The current editor, who we have always referred to as editor number six, is an enthusiast for the job. As always, I have with me assistants who help with the column; long-time readers will be familiar with Charlie, the wise old sage who understands the numbers and the economy better than anyone (including all the economists, of which he is one).
He picked the global financial crisis two years in advance and helped a lot of people, including me, to be in a better position than we might have been in 2008 when the financial world started to shake.
We also have Louise, the highly educated and widely read woman of letters, who Charlie simply regards as the high priestess of the nattering classes. She thinks he's just a bean counter, to which Charlie's response is that she is a loquacious sesquipedalian.
As always, Wilcox, the clever cartoonist, returns.
But back to editor number six. He has reflected over the summer and seems to like what we do and said that while the column has always been about media and marketing, I can write about anything that I see as important. We're very glad about that because as many followers know, I do anyway.
This week it is easy. With the Prime Minister calling an election for September 14, the issue of leadership will be front and centre. People might like to think that other issues should dominate, but the central question for any democracy is ultimately the quality of leadership.
It's a brave PM to call an election in the middle of the football finals. Obviously, the backroom boys in the Labor Party think that the Manly Silvertails will be playing on that day so about half the Liberal Party will be distracted and might even forget to vote.

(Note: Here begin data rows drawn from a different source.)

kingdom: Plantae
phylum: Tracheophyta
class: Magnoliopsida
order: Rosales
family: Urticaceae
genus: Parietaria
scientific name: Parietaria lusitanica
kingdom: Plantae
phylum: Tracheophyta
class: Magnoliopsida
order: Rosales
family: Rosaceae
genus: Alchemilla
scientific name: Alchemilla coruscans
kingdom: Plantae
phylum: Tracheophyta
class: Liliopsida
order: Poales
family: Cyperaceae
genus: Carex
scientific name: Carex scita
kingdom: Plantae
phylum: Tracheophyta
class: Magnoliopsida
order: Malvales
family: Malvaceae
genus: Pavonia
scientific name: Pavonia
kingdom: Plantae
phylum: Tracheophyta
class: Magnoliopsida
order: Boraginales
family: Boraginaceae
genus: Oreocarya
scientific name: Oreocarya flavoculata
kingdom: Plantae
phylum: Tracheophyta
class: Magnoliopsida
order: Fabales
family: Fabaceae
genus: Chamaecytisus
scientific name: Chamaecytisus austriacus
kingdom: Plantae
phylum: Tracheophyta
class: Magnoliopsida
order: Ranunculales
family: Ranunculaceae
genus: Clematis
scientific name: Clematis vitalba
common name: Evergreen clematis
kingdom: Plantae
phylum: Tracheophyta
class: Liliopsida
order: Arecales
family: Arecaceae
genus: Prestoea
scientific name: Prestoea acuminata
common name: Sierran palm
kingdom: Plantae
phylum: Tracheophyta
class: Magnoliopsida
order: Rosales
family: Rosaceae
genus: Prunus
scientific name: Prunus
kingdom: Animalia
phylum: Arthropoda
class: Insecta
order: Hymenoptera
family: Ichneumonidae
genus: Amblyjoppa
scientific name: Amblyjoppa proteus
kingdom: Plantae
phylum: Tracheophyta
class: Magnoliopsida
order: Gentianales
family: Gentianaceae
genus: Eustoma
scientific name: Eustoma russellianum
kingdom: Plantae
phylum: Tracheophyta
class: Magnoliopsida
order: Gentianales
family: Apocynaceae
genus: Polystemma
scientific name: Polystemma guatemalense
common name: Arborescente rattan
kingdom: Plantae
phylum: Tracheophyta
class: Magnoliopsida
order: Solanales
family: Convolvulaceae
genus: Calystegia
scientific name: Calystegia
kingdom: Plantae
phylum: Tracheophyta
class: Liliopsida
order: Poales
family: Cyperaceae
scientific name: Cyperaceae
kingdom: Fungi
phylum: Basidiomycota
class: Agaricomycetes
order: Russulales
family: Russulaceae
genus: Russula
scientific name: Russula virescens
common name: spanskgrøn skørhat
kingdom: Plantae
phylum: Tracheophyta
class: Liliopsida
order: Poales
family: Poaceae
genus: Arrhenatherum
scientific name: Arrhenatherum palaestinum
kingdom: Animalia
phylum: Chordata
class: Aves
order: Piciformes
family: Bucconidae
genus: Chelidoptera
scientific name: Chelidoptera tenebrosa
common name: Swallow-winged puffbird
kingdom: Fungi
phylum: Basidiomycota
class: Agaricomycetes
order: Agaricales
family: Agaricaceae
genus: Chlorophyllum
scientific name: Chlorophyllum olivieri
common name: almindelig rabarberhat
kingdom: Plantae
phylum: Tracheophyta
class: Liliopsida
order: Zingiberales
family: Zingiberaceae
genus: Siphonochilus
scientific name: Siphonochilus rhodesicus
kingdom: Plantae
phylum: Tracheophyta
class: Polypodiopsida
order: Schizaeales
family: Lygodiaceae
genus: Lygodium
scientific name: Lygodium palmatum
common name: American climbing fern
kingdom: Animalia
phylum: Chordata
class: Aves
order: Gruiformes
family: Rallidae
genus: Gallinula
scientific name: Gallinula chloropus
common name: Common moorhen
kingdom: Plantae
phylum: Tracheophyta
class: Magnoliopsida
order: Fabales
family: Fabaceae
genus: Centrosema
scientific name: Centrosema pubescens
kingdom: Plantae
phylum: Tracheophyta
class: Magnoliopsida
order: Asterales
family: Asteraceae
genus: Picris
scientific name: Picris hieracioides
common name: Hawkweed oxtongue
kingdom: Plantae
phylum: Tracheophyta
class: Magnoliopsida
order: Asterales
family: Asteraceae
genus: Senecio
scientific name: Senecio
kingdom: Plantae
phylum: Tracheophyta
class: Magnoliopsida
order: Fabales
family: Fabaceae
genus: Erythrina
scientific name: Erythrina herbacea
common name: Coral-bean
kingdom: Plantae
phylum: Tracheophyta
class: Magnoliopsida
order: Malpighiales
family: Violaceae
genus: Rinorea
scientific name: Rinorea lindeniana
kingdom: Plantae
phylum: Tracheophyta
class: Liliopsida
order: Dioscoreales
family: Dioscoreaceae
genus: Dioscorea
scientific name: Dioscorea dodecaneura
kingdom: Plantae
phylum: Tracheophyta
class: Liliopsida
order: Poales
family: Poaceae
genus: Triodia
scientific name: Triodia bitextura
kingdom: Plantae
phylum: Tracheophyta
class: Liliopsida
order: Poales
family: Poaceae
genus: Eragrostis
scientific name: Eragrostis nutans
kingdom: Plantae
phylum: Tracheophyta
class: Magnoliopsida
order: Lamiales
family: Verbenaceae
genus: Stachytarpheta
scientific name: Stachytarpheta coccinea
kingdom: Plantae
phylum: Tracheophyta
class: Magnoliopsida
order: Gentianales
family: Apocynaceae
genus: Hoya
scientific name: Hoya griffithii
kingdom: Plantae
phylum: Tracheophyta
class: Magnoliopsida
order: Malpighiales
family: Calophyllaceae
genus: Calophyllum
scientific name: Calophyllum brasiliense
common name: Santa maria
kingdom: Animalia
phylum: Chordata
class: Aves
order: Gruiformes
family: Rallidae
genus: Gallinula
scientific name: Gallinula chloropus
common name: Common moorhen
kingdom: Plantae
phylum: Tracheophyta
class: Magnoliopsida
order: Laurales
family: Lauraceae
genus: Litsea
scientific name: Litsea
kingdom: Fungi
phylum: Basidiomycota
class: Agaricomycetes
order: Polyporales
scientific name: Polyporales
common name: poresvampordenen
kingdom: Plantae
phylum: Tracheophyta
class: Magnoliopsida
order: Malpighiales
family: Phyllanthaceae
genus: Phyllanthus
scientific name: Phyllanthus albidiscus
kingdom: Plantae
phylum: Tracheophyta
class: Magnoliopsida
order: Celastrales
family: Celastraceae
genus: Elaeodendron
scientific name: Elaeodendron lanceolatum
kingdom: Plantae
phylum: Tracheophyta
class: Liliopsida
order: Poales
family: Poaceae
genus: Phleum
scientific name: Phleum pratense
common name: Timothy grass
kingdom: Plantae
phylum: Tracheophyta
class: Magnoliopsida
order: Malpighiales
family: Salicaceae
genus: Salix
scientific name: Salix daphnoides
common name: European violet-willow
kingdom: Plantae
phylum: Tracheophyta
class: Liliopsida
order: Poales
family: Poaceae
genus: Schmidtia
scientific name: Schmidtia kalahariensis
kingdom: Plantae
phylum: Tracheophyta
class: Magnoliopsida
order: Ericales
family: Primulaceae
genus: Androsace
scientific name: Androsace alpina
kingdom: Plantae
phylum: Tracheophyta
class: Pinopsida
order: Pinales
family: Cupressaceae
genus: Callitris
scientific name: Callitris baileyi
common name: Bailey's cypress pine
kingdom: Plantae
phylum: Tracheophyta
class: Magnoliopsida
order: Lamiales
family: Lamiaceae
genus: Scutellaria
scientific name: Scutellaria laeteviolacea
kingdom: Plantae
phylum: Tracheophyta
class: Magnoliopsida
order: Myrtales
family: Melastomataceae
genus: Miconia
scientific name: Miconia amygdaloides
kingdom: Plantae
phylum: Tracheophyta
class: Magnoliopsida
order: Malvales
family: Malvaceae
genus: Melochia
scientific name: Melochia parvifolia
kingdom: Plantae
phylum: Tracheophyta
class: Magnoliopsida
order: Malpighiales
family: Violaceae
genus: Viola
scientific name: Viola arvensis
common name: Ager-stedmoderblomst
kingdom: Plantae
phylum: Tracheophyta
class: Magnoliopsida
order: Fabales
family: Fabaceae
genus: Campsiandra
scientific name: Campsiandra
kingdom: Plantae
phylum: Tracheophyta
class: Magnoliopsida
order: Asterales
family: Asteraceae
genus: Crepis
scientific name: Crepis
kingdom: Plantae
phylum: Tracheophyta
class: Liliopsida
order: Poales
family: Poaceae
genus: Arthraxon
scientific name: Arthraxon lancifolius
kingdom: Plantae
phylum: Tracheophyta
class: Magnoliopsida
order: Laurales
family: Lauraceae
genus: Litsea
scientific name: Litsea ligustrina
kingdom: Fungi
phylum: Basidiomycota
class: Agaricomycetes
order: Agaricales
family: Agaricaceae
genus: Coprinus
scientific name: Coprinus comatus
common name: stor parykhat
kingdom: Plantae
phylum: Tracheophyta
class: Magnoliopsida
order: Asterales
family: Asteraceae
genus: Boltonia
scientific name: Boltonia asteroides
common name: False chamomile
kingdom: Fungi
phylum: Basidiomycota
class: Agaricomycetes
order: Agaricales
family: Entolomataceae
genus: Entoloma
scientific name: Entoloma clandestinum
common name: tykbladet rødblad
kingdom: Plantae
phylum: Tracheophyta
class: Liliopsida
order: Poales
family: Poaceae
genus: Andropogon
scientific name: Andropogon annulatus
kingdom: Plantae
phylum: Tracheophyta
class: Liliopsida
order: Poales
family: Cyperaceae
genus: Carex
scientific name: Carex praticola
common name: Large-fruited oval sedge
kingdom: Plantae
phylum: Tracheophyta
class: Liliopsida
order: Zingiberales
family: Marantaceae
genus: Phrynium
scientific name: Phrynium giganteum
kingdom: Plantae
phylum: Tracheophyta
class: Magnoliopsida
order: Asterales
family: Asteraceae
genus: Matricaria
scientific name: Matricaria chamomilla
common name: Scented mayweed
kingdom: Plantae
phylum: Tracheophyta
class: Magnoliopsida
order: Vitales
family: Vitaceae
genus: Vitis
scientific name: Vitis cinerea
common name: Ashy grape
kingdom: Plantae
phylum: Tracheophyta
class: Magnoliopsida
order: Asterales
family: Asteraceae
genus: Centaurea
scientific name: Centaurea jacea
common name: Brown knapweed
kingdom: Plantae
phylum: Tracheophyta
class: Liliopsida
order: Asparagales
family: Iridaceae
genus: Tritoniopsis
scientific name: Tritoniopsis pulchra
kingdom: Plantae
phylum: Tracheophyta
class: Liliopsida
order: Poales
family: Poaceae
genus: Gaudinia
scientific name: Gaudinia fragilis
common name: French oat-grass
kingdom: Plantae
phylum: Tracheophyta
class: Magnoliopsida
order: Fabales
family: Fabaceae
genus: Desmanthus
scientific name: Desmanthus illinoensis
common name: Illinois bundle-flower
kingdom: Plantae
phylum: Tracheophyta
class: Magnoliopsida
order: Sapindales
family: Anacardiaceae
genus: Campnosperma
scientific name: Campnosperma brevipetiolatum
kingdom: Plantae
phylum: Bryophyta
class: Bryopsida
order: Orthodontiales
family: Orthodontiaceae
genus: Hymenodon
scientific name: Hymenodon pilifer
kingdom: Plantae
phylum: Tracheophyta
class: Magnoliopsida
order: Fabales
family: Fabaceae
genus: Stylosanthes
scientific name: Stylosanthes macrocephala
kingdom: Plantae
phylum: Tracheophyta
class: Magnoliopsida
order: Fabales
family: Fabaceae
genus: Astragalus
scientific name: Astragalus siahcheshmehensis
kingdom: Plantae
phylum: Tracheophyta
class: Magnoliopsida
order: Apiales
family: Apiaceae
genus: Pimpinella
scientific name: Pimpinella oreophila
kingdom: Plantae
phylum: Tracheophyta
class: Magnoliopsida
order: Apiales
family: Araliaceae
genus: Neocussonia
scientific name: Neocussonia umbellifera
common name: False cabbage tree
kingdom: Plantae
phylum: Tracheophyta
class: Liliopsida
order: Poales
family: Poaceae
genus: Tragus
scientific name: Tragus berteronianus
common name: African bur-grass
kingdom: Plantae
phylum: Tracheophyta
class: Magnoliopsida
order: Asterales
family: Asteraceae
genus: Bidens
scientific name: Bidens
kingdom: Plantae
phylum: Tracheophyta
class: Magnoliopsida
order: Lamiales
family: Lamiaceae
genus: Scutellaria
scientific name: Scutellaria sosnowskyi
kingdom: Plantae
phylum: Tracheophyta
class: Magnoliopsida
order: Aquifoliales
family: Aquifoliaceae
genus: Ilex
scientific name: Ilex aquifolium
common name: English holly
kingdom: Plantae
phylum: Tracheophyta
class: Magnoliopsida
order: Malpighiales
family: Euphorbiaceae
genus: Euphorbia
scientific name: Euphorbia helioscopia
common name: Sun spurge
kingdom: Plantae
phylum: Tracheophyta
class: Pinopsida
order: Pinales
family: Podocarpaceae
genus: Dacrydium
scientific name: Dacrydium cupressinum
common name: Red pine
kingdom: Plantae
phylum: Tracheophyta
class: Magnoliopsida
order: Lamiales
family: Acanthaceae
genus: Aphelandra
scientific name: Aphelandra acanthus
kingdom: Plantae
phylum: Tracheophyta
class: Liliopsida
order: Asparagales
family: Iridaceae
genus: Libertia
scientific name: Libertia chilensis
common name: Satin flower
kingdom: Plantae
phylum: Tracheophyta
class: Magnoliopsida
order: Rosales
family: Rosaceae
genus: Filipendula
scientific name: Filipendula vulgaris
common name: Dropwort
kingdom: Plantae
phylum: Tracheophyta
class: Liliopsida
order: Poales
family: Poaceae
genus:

Over the summer, I read two books, nearly from cover to cover, which is not a bad effort from me as I usually flick through them.
One was about Wallis Simpson and the Duke of Windsor. I don't think I'm the only one who's come to the conclusion that both Wallis and the Duke were loopy and probably it's just as well he abdicated. His brother did a much better job as King, also producing Elizabeth, a monarch who exemplified the qualities of leadership. And he produced a story line for the great movie, The King's Speech, for which Geoffrey Rush was nominated for an Oscar.
The other book was more interesting. Jon Meacham's Pulitzer Prize-winning work about Thomas Jefferson.
Jefferson might well be considered the greatest of US presidents because he was able to unify the fragmented leadership of a nation emerging from the trauma of the American Revolution, perhaps the most destructive circumstances any country can face.
Jefferson showed many great strengths. He fought with the British, helped hold a diverse nation together and successfully negotiated with the French in the Louisiana Purchase, where the young US nation took full control of this region of the North American continent.
The Jefferson book reminded me of the publication of Paul Keating's timely contribution to the national debate in which he made the simple and powerful point that the most important aspects of leadership are imagination and courage.
This excessively long election lead-up is sure to expose the depth of the leadership capacities of both the Prime Minister and the Leader of the Opposition.
I hope that both of them can rise to this challenge because our country desperately needs a leader with the wisdom of someone as great as Jefferson; the imagination to recognise the genius of humanity and the possibility of discovering the undiscovered, and the courage to lead the people.
One thing that Jefferson could observe, wherever he might be right now, is that calling an election this far out is a certain way to slow the economy. I hope it's worth it.
Correction: The original version of this story said Jefferson was involved in the American Civil War.